Graham Reid | | 1 min read
After trying for the same late-career revival as Johnny Cash with producer Rick Rubin - to lesser commercial and critical success -- Diamond now delivers the album he has said he's always wanted to do: a collection of covers, including his own early song I'm A Believer made famously a hit by the Monkees.
Diamond is a man who always seems to take himself, and a lyric, seriously and often imbues songs with an emotional weight which some don't deserve. The result is that just about everything here has a gravitas (even I'm a Believer which is given a slow, almost word-at-a-time reading, and he doesn't sound like a man "in love" as the joyously redemptive lyrics suggest).
Which isn't to say that this is leaden, far from it: his almost Appalachian-style version of McCartney's Blackbird sounds like one of his own songs, and he does a fine version of Midnight Train to Georgia. And against the odds Gilbert O'Sullivan's existential angst on the groom-still-waiting Alone Again Naturally comes off well.
But he doesn't bring much to Leonard Cohen's Hallelujah and McCartney's Yesterday which hasn't been explored by many others.
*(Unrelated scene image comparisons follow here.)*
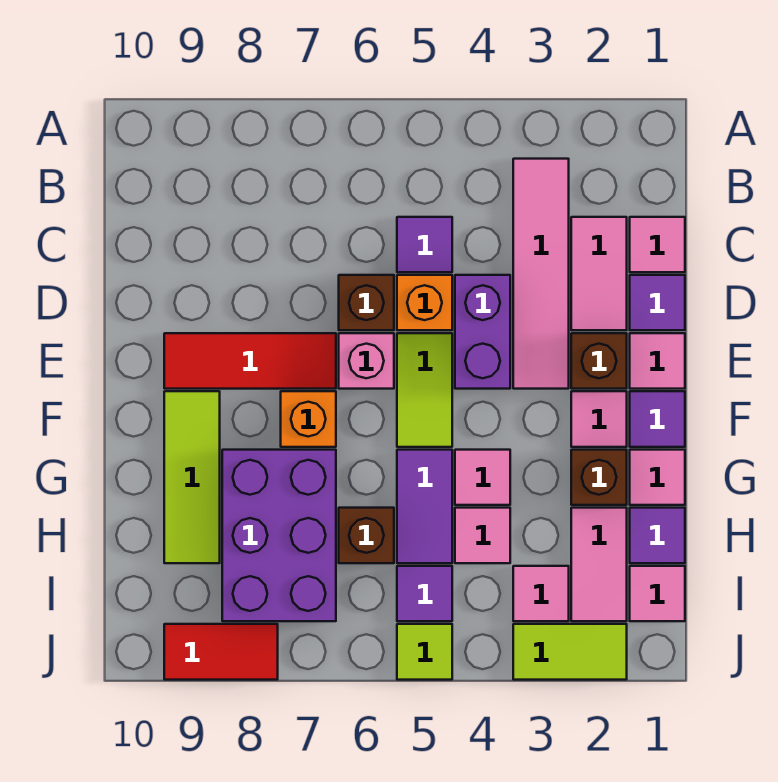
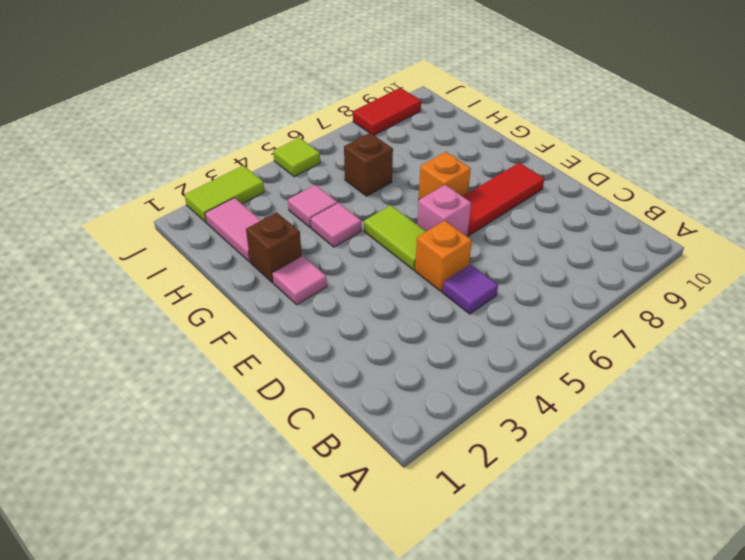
none -> pink 1x4 tile [513,159,569,389]
none -> pink 1x1 tile [630,217,685,272]
none -> pink 1x2 tile [571,217,627,330]
none -> purple 1x1 tile [630,275,685,330]

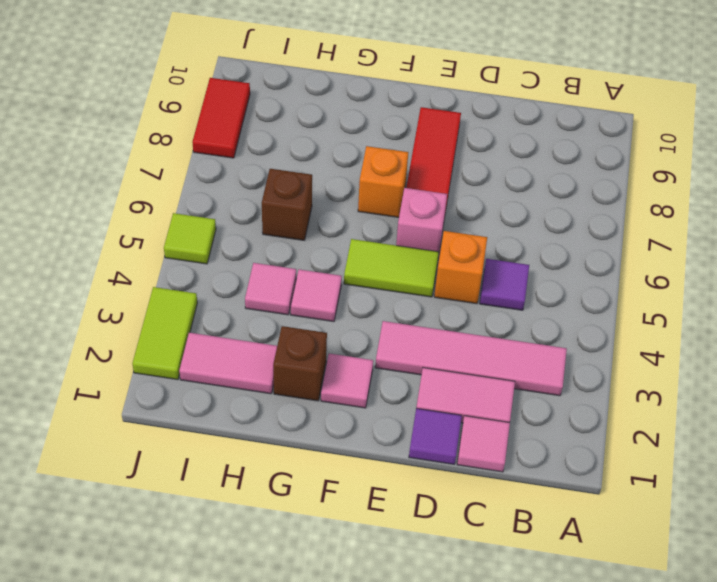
none -> purple 1x2 brick [455,275,510,389]
none -> brown 1x1 brick [339,275,394,330]
none -> pink 1x1 tile [630,333,685,389]
none -> brown 1x1 brick [571,333,627,389]

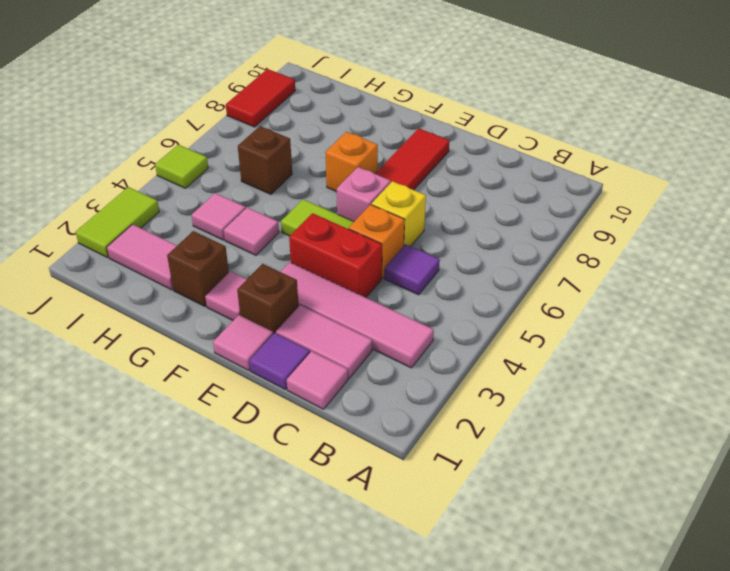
red 1x2 brick [289,213,382,298] -> purple 1x2 brick [455,275,510,389]
yellow 1x1 brick [372,181,426,246] -> brown 1x1 brick [339,275,394,330]
none -> purple 1x1 tile [630,391,685,447]
none -> lime 1x3 tile [164,391,220,563]
none -> pink 1x1 tile [630,450,685,505]
none -> purple 1x2 tile [397,450,452,563]

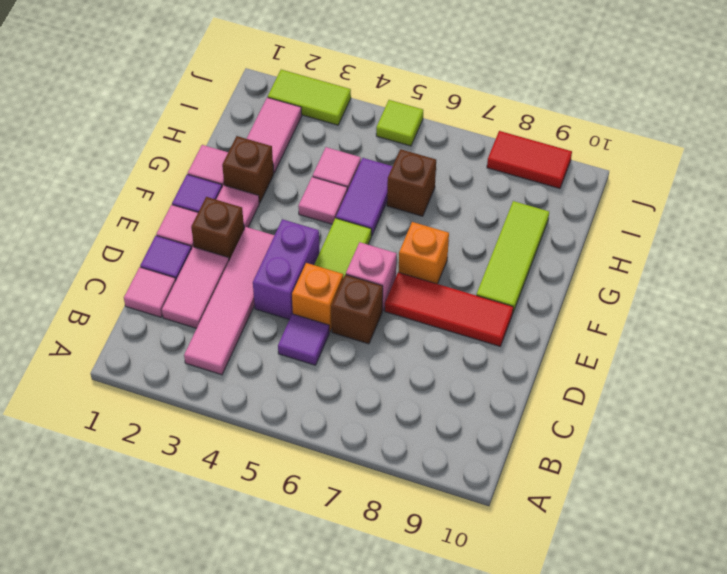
none -> purple 2x3 brick [222,450,336,621]
none -> purple 1x1 tile [630,508,685,563]
none -> pink 1x1 tile [630,566,685,621]
none -> pink 1x1 tile [513,566,569,621]

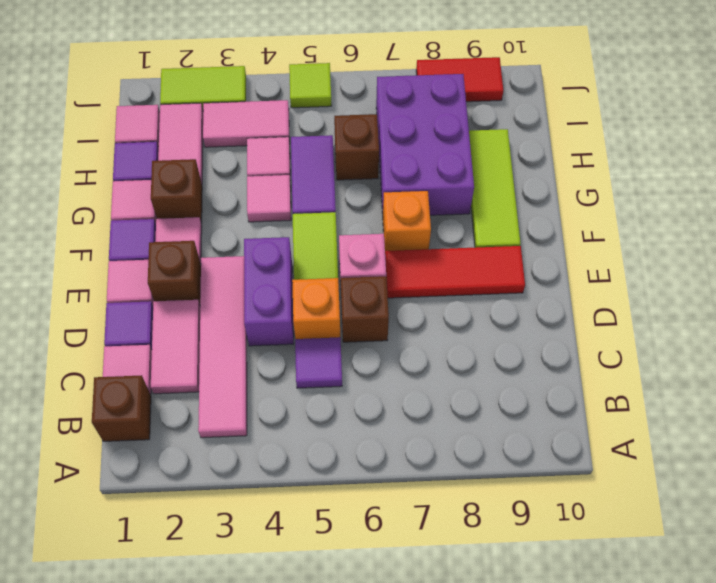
brown 1x1 brick [92,375,151,441] -> none
pink 1x2 tile [203,100,290,147] -> pink 1x1 tile [513,566,569,621]
none -> purple 1x1 tile [397,566,452,621]

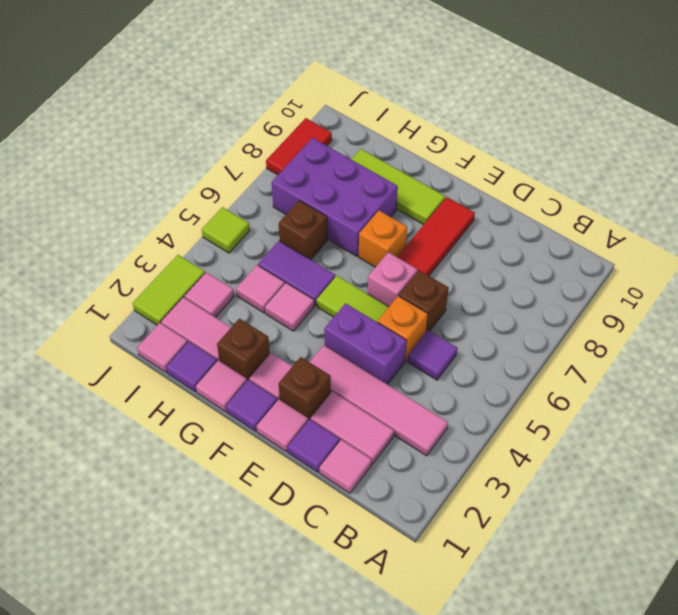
none -> purple 1x1 tile [397,566,452,621]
And on Harry Nilsson's beautiful, ironically real Don't Forget Me there is a failure of nerve when he substitutes "and when we're older, it's hard to get around" for Nilsson's original line "and when we're older, full of cancer . . . "
All of these song are beautifully arranged and played of course, and in a few instances that is the attraction. But his earnestness on every song makes for an album that is unleavened . . . so while not hard going (the familiarity of the songs gets you over the lesser moments like the laboured Let It Be Me) you wish he took himself and some of the music a little less seriously.